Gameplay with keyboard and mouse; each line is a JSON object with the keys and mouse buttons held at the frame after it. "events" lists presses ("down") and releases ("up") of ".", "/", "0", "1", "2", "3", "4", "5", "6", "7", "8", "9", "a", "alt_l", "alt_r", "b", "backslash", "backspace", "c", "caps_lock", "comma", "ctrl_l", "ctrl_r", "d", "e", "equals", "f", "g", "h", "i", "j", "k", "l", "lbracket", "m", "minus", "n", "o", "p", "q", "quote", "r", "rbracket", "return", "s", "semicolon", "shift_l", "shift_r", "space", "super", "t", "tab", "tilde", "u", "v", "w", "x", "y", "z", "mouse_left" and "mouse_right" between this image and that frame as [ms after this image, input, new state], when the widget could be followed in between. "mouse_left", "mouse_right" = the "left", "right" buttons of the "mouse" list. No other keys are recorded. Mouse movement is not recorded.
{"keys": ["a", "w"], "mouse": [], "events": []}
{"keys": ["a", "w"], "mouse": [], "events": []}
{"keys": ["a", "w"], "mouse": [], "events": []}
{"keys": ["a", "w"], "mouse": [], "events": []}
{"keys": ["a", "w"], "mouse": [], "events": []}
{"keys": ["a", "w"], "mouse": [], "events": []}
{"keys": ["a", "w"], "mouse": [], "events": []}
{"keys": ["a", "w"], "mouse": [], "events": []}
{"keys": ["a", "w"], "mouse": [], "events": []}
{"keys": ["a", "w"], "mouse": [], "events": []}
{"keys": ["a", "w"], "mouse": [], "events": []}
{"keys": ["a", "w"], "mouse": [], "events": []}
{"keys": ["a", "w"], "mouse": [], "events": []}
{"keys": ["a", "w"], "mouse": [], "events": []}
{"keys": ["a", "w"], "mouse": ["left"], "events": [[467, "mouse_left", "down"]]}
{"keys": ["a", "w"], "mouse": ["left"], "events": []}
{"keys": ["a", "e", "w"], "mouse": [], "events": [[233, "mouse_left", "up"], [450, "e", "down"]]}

+---+

YOUR OBJECTIVE
Type out the whole listing above again, exactly as it stands.

ANSWER BOX
Gameplay with keyboard and mouse; each line is a JSON object with the keys and mouse buttons held at the frame after it. "events" lists presses ("down") and releases ("up") of ".", "/", "0", "1", "2", "3", "4", "5", "6", "7", "8", "9", "a", "alt_l", "alt_r", "b", "backslash", "backspace", "c", "caps_lock", "comma", "ctrl_l", "ctrl_r", "d", "e", "equals", "f", "g", "h", "i", "j", "k", "l", "lbracket", "m", "minus", "n", "o", "p", "q", "quote", "r", "rbracket", "return", "s", "semicolon", "shift_l", "shift_r", "space", "super", "t", "tab", "tilde", "u", "v", "w", "x", "y", "z", "mouse_left" and "mouse_right" between this image and that frame as [ms after this image, input, new state], when the widget could be followed in between. "mouse_left", "mouse_right" = the "left", "right" buttons of the "mouse" list. No other keys are recorded. Mouse movement is not recorded.
{"keys": ["a", "w"], "mouse": [], "events": []}
{"keys": ["a", "w"], "mouse": [], "events": []}
{"keys": ["a", "w"], "mouse": [], "events": []}
{"keys": ["a", "w"], "mouse": [], "events": []}
{"keys": ["a", "w"], "mouse": [], "events": []}
{"keys": ["a", "w"], "mouse": [], "events": []}
{"keys": ["a", "w"], "mouse": [], "events": []}
{"keys": ["a", "w"], "mouse": [], "events": []}
{"keys": ["a", "w"], "mouse": [], "events": []}
{"keys": ["a", "w"], "mouse": [], "events": []}
{"keys": ["a", "w"], "mouse": [], "events": []}
{"keys": ["a", "w"], "mouse": [], "events": []}
{"keys": ["a", "w"], "mouse": [], "events": []}
{"keys": ["a", "w"], "mouse": [], "events": []}
{"keys": ["a", "w"], "mouse": ["left"], "events": [[467, "mouse_left", "down"]]}
{"keys": ["a", "w"], "mouse": ["left"], "events": []}
{"keys": ["a", "e", "w"], "mouse": [], "events": [[233, "mouse_left", "up"], [450, "e", "down"]]}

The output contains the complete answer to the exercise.